I have written three blogs in the last three days and yet I can’t seem to get any of them to the point where I feel good about posting them.
One blog about how I am feeling as I educate myself about racism doesn’t feel appropriate to post as I still feel extremely ill equipped to discuss the topic and well frankly, I don’t want to be one more white voice in the crowd, the topic belongs to those who have been harmed for so long. I just need to focus on getting smarter about it.
A second blog about being raised tough by my parents leads me too close to the mess of a relationship that I had with my now deceased mother that today with all of life feeling just a bit tenuous, I am finding that I just don’t have the emotional wherewithal to sort through that one enough to talk about it coherently here. I ran it around on paper for a while and just threw up the white flag for now, a topic to come back to another day when I am feeling like I have worked those words to the point that they accurately reflect my truth on the topic but that isn’t today.

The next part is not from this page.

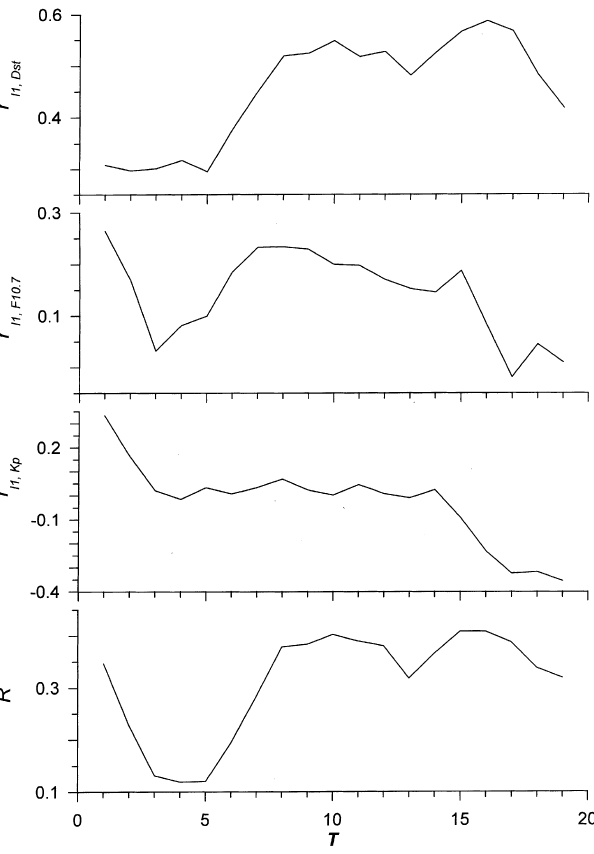
Fig. 6. Dependence of the partial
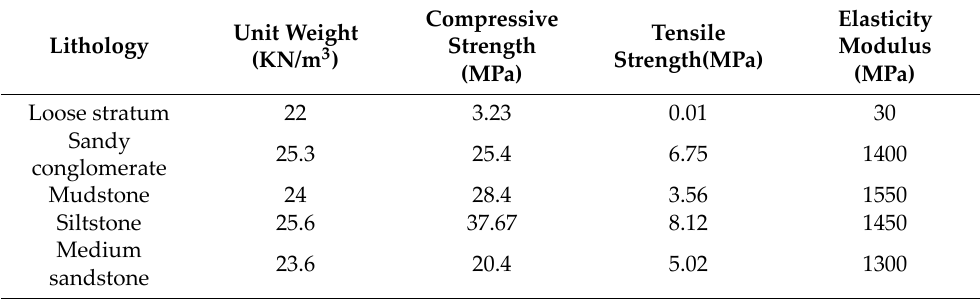
Table 2. Physical and mechanical parameters of strata in Tashidian Erjingtian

Finally, a third blog about my own wanderlust, the fact that I am feeling trapped, Covid, the lock down, wanting to be reasonably careful. I am used to traveling every week so going on three months at home with no end in sight has me feeling trapped, cabin fever. Blah, blah, really, do I want to complain about the fact that I can’t get on a plane and get a vacation right now given what is happening everywhere. Nope, that felt totally out of touch. Although my Wise & Wild Woman writing group will be writing on the topic of how we as women trap ourselves, that too is still too close to an open and bleeding wound to be sorted through here.
At the end of the day I end up staring at this page just wanting to put down my truth as it stands right here, right now.
Right here, right now, life feels entirely messed up and I just don’t have words for it.
Right here, right now, the world seems like it too is fighting an uphill battle that requires at least this one voice to be educated before it utters a sound.
Right here, right now, I feel like everything in my life is like walking through quicksand.
Right here, right now, I am battle weary, wondering why everything feels like a fight, I am not a fighter by nature, I will stand firm yes, but I am not a fighter, I will try to avoid it if at all possible and yet it feels like right now everyday there is a battle, either right in front of me or right around me. Why, I wonder? This is a hard-enough time to live through without having to battle my way through it.
Right here, right now, this is what you say when there is nothing that feels right to say, and you have made a pact for truth telling.